▸ **WHAT YOU WILL DO**
Taking the line containing "vfov_deg: 56.8" as the first and the last line of the entries as the end, reproduce every line between them exactly, including both.

▸ **SOURCE RECORDS**
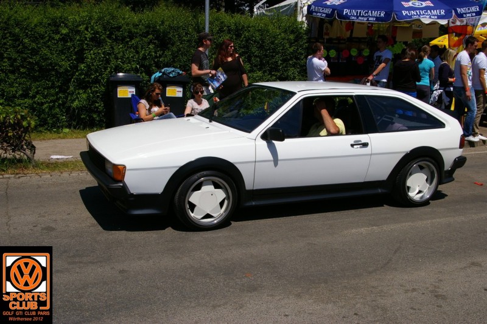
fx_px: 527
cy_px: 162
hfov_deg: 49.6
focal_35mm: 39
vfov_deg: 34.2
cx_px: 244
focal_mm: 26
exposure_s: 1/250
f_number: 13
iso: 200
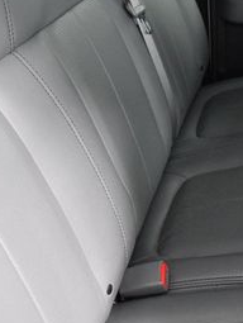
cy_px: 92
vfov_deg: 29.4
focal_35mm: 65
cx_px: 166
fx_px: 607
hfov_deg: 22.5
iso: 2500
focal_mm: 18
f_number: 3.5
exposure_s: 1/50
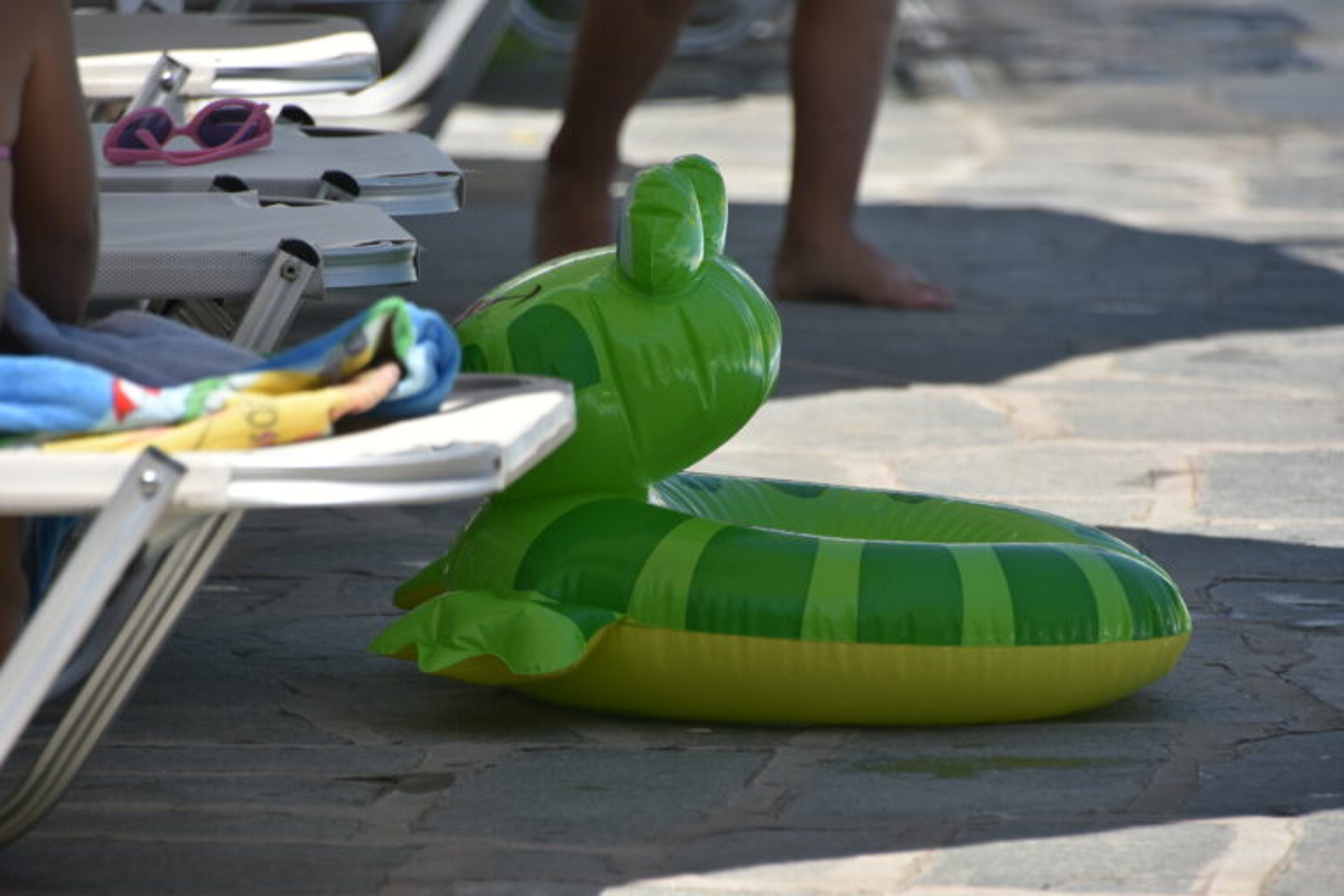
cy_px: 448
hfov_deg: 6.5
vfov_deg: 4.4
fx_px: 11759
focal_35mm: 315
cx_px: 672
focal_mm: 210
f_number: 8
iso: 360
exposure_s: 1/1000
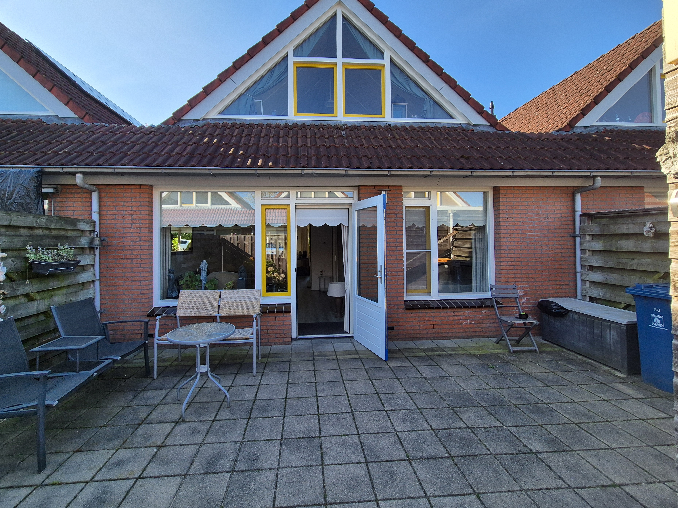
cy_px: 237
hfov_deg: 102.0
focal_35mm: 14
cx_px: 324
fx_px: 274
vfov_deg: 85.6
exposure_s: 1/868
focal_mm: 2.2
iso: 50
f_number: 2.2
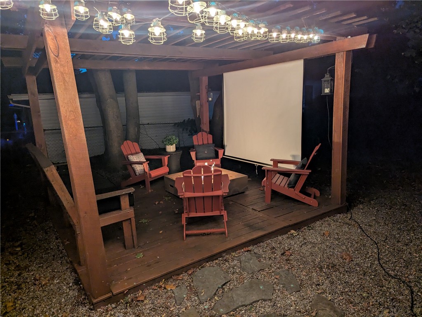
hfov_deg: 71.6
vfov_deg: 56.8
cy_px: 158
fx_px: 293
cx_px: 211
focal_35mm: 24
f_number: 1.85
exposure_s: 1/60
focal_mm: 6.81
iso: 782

▸ **TASK RESULT**
vfov_deg: 56.8
cy_px: 158
fx_px: 293
cx_px: 211
focal_35mm: 24
f_number: 1.85
exposure_s: 1/60
focal_mm: 6.81
iso: 782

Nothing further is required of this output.